**Task objective**.
Please reproduce every record exactly as written, leaving out the pictures.
-- Available data follows --
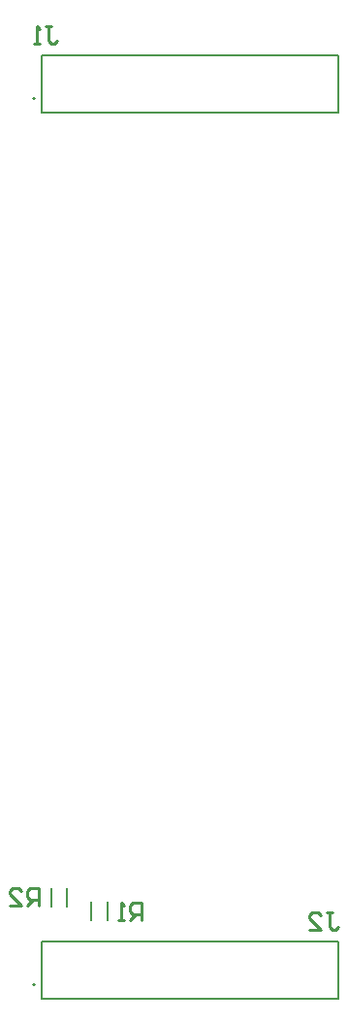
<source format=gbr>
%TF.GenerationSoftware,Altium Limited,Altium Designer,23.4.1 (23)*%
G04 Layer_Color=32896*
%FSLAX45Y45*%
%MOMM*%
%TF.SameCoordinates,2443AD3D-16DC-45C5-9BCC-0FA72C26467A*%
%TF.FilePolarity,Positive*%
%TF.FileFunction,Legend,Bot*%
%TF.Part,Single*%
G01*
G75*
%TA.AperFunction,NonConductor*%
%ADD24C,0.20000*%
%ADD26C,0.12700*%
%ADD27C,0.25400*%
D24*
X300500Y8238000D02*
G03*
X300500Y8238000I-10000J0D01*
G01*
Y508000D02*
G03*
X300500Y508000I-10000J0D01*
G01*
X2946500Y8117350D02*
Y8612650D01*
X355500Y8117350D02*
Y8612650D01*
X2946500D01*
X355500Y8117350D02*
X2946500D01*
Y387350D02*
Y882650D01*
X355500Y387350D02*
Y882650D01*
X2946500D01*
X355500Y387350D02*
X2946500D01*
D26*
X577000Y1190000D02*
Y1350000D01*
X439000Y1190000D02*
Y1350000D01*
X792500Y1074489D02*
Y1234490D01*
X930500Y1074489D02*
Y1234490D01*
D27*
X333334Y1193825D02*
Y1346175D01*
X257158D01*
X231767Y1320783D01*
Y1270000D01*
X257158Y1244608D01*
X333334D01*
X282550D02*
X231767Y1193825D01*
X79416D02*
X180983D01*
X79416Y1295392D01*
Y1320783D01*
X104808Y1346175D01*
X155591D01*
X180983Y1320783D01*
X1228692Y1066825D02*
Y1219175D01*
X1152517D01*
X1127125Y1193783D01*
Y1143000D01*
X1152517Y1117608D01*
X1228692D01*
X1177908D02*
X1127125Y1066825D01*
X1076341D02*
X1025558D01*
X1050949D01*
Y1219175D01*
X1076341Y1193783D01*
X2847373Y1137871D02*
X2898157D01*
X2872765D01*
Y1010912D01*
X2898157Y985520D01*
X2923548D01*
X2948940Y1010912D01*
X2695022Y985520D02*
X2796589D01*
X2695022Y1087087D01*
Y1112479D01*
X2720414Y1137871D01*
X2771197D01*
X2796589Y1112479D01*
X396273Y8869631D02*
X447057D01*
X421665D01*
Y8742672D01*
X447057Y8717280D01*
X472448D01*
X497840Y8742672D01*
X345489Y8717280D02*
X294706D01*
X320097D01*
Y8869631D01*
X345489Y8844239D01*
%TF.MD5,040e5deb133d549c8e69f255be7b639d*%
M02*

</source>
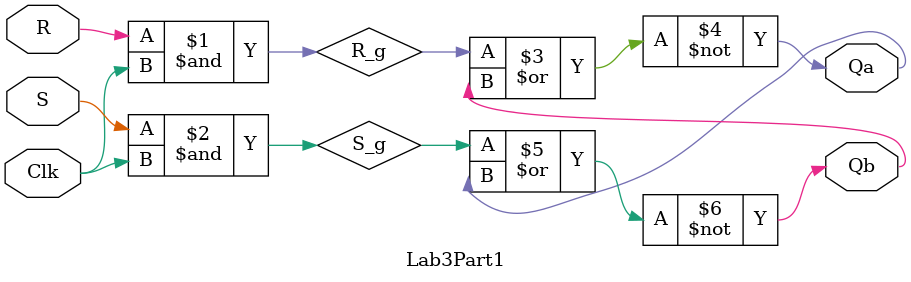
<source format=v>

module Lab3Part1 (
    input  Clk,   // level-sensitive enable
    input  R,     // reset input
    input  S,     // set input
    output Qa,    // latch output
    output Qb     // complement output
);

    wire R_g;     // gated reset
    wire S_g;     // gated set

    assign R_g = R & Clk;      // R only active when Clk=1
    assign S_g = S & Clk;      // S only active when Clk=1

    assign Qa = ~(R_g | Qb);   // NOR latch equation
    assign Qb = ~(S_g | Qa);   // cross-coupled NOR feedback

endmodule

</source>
-- Available data concluded --
**Task answer**.
<source format=gbr>
%TF.GenerationSoftware,Altium Limited,Altium Designer,23.4.1 (23)*%
G04 Layer_Color=32896*
%FSLAX45Y45*%
%MOMM*%
%TF.SameCoordinates,2443AD3D-16DC-45C5-9BCC-0FA72C26467A*%
%TF.FilePolarity,Positive*%
%TF.FileFunction,Legend,Bot*%
%TF.Part,Single*%
G01*
G75*
%TA.AperFunction,NonConductor*%
%ADD24C,0.20000*%
%ADD26C,0.12700*%
%ADD27C,0.25400*%
D24*
X300500Y8238000D02*
G03*
X300500Y8238000I-10000J0D01*
G01*
Y508000D02*
G03*
X300500Y508000I-10000J0D01*
G01*
X2946500Y8117350D02*
Y8612650D01*
X355500Y8117350D02*
Y8612650D01*
X2946500D01*
X355500Y8117350D02*
X2946500D01*
Y387350D02*
Y882650D01*
X355500Y387350D02*
Y882650D01*
X2946500D01*
X355500Y387350D02*
X2946500D01*
D26*
X577000Y1190000D02*
Y1350000D01*
X439000Y1190000D02*
Y1350000D01*
X792500Y1074489D02*
Y1234490D01*
X930500Y1074489D02*
Y1234490D01*
D27*
X333334Y1193825D02*
Y1346175D01*
X257158D01*
X231767Y1320783D01*
Y1270000D01*
X257158Y1244608D01*
X333334D01*
X282550D02*
X231767Y1193825D01*
X79416D02*
X180983D01*
X79416Y1295392D01*
Y1320783D01*
X104808Y1346175D01*
X155591D01*
X180983Y1320783D01*
X1228692Y1066825D02*
Y1219175D01*
X1152517D01*
X1127125Y1193783D01*
Y1143000D01*
X1152517Y1117608D01*
X1228692D01*
X1177908D02*
X1127125Y1066825D01*
X1076341D02*
X1025558D01*
X1050949D01*
Y1219175D01*
X1076341Y1193783D01*
X2847373Y1137871D02*
X2898157D01*
X2872765D01*
Y1010912D01*
X2898157Y985520D01*
X2923548D01*
X2948940Y1010912D01*
X2695022Y985520D02*
X2796589D01*
X2695022Y1087087D01*
Y1112479D01*
X2720414Y1137871D01*
X2771197D01*
X2796589Y1112479D01*
X396273Y8869631D02*
X447057D01*
X421665D01*
Y8742672D01*
X447057Y8717280D01*
X472448D01*
X497840Y8742672D01*
X345489Y8717280D02*
X294706D01*
X320097D01*
Y8869631D01*
X345489Y8844239D01*
%TF.MD5,040e5deb133d549c8e69f255be7b639d*%
M02*

</source>
<source format=v>

module Lab3Part1 (
    input  Clk,   // level-sensitive enable
    input  R,     // reset input
    input  S,     // set input
    output Qa,    // latch output
    output Qb     // complement output
);

    wire R_g;     // gated reset
    wire S_g;     // gated set

    assign R_g = R & Clk;      // R only active when Clk=1
    assign S_g = S & Clk;      // S only active when Clk=1

    assign Qa = ~(R_g | Qb);   // NOR latch equation
    assign Qb = ~(S_g | Qa);   // cross-coupled NOR feedback

endmodule

</source>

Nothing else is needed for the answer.